On How the Heart Grows

 

One thing I’ve learned about grief: that it grows the heart, sometimes wrenching it open, sometimes with the gentlest touch. I met a man yesterday who told me that his wife had died several years ago after struggling with breast cancer. Before she died, when she was still resilient and strong, she began to run. Every morning, 5 miles. He decided to run with her. It was a way they could celebrate life and strength and health, for a while. Now that she’s gone, he’s continued to run. And he’s begun to see the world in a different way. Each small thing is a gift. He fills pockets full of treats when he runs, and gives them to dogs he meets along his route. He’s the cookie man; all the dogs are so happy to see him. It’s a little thing, but it brings him joy. It brings them all joy – the dog owners, the pups, the man himself.

● **Task statement**: Continue the piece about how grief grows the heart, picking up right after its last sentence and keeping its voice.

● **Material shown**:
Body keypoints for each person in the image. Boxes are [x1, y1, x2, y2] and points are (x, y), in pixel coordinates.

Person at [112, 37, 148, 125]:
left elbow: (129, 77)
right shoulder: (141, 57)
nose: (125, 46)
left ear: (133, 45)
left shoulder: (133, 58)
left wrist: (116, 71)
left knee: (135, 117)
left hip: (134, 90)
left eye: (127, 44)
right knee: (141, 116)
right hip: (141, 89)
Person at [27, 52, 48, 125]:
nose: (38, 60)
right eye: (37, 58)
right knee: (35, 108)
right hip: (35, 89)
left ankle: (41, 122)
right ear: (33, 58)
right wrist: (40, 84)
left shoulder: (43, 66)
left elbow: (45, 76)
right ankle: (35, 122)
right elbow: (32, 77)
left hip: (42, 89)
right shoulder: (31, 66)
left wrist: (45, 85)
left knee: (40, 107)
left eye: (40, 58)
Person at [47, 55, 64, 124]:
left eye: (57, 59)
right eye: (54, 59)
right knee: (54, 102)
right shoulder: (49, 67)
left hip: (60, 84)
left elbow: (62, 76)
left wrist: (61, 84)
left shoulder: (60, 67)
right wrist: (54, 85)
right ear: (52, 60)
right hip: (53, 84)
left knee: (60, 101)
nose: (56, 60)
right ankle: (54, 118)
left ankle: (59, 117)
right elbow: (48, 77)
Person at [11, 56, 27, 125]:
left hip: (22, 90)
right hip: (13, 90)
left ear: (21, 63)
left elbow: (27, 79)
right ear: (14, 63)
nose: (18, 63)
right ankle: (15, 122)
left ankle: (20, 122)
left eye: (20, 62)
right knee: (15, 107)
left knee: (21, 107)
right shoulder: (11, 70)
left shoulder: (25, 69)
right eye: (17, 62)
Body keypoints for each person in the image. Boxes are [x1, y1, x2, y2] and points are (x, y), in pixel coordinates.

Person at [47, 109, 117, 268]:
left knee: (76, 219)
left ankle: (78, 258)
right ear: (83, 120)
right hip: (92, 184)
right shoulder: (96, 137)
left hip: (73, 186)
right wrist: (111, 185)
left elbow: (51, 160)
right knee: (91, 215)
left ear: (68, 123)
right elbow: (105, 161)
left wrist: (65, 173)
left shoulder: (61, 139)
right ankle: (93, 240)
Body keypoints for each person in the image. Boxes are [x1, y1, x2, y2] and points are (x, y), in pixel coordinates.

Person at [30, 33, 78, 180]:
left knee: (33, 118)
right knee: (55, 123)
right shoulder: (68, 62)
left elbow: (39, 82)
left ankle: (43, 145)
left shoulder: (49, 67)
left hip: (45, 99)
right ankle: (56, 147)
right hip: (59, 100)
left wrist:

● **Written answer**:
I’m in love with my mornings, too. Every day is filled with beauty and surprises. Ibis flickering up from the pond as Bodi and I pass by; the dewy violets, blooming so thick in the lawn; orange sun up through the batture woods; the river pushing at its banks; a red winged blackbird singing nearby.

There’s something about the deep wound of loss that pierces through the sameness of our everyday vision, and teaches us what’s real. We learn how love expands; how we are linked to every living thing; how our whole life encloses and holds dear the vulnerable, the lost, the delicate, the simplest things – a knot of family, a single tree, a wounded dog, a ragged and precious place. What else could we possibly be but little love rooms, wrapping our gauzy arms around the world?